My pos.gz file from the previous step is large and I have a nonzero idx file, so I'm not sure why this command wouldn't work. Any help would be appreciated.

ANGSD commented 2 years ago

Hi the saf and realSFS has been updated in the more recent versions so I assume this has been resolved. Also based on the log files from stella it looks like the program is not crashing.

Feel free to reopen if still relevant.

rillaxy commented 2 years ago

这是来自QQ邮箱的假期自动回复邮件。   您好,我已经收到您的邮件,祝生活幸福!

ANGSD commented 2 years ago

Hi the saf and realSFS has been updated in the more recent versions so I assume this has been resolved. Also based on the log files from stella it looks like the program is not crashing.

Feel free to reopen if still relevant.

Morgan-McCarthy commented 1 year ago

Hey! Just to follow up, this issue still exists for version 0.940. I also tried with version 0.925 and the same segmentation fault error came up. Using version 0.921 still works.

isinaltinkaya commented 1 year ago

Hi @Morgan-McCarthy ,

Thanks for the update! I am reopening the issue as problem still persists in 0.940. We'll look into it and keep you posted.

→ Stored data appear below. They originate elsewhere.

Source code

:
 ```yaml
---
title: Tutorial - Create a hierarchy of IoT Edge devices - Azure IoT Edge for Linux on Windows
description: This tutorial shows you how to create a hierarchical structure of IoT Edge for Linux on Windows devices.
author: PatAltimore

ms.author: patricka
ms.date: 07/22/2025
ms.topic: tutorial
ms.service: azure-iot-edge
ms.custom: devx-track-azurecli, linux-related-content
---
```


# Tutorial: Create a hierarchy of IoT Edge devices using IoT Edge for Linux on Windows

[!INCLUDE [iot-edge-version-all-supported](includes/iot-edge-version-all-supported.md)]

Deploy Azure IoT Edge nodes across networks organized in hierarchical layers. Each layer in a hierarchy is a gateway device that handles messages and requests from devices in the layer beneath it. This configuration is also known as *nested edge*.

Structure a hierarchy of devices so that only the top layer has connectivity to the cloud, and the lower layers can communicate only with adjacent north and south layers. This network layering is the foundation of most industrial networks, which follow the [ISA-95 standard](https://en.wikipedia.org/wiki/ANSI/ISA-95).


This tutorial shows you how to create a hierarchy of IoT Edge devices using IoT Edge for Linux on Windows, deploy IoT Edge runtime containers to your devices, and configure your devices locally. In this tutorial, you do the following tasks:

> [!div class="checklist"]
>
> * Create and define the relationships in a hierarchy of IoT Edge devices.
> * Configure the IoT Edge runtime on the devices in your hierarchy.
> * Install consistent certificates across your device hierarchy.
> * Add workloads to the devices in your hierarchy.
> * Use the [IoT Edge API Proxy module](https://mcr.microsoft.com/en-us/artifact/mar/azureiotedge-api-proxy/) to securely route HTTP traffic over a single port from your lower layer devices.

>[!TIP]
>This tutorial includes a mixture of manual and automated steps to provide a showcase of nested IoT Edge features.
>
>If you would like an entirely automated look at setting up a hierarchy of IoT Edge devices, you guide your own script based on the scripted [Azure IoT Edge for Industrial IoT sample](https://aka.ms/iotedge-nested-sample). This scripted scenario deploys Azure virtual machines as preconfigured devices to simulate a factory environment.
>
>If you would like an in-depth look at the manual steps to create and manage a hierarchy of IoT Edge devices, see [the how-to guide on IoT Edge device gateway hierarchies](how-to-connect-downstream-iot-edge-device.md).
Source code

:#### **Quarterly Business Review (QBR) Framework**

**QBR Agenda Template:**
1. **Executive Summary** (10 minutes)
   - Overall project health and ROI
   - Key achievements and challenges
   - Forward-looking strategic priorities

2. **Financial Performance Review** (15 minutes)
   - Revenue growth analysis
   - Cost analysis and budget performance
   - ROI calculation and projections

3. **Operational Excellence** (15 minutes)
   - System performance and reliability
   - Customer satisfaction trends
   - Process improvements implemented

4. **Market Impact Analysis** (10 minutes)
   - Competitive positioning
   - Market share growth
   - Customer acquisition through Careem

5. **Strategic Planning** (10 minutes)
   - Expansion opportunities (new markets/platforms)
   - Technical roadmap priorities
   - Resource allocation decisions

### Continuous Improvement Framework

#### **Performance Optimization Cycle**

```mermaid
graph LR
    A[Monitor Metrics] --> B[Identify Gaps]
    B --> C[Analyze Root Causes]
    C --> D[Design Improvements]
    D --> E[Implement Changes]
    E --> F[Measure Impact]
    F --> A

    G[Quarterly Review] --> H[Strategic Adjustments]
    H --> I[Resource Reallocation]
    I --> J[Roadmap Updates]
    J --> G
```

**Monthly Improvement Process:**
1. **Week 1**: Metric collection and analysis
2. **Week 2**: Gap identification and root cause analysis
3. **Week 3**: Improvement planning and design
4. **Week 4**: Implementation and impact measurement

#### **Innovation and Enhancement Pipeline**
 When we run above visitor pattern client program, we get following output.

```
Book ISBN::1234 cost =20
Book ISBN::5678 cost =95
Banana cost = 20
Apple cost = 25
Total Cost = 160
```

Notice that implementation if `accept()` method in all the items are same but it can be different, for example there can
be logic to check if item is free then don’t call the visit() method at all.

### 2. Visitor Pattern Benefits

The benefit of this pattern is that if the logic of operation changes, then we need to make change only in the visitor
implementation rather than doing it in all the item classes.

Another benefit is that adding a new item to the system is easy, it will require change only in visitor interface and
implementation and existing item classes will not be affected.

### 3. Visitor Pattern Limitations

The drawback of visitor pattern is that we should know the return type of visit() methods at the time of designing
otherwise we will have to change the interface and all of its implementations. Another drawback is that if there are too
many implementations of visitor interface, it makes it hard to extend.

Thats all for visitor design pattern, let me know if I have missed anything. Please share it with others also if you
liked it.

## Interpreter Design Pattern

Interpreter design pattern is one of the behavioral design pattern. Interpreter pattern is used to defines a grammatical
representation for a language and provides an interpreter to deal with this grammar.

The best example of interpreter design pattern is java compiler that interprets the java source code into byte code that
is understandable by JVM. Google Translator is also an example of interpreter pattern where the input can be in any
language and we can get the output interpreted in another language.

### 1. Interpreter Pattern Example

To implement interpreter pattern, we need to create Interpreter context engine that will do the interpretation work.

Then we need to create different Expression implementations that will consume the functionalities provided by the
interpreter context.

Thanks for your patience and contribution!

Best, Isin

ThibauldMichel commented 1 year ago

Hello, unfortunately I have encountered the same issue with angsd version 0.933.

angsd -GL -vcf-pl "$path"/data/GVCF_SNPs_subset.vcf.gz -out "$path"/data/png_genotype_likelihood_subset

    -> angsd version: 0.933 (htslib: 1.9) build(May  6 2020 21:25:11)
    -> VCF still beta. Remember that
       1. indels are are discarded
       2. will use chrom, pos PL columns
       3. GL tags are interpreted as log10 and are scaled to ln (NOT USED)
       4. GP tags are interpreted directly as unscaled post probs (spec says phredscaled...) (NOT USED)
       5. FILTER column is currently NOT used (not sure what concensus is)
       6. -sites does NOT work with vcf input but -r does
       7. vcffilereading is still BETA, please report strange behaviour

    -> No indel tag in vcf/bcf file, will therefore not be able to filter out indels

/var/spool/slurm/job6226462/slurm_script: line 6: 2296313 Segmentation fault (core dumped) angsd -GL -vcf-pl "$path"/data/GVCF_SNPs_subset.vcf.gz -out "$path"/data/png_genotype_likelihood_subset

GVCF_SNPs_subset.vcf.gz

rillaxy commented 1 year ago

这是来自QQ邮箱的假期自动回复邮件。   您好,我已经收到您的邮件,祝生活幸福!

rillaxy commented 9 months ago

这是来自QQ邮箱的假期自动回复邮件。   您好,我已经收到您的邮件,祝生活幸福!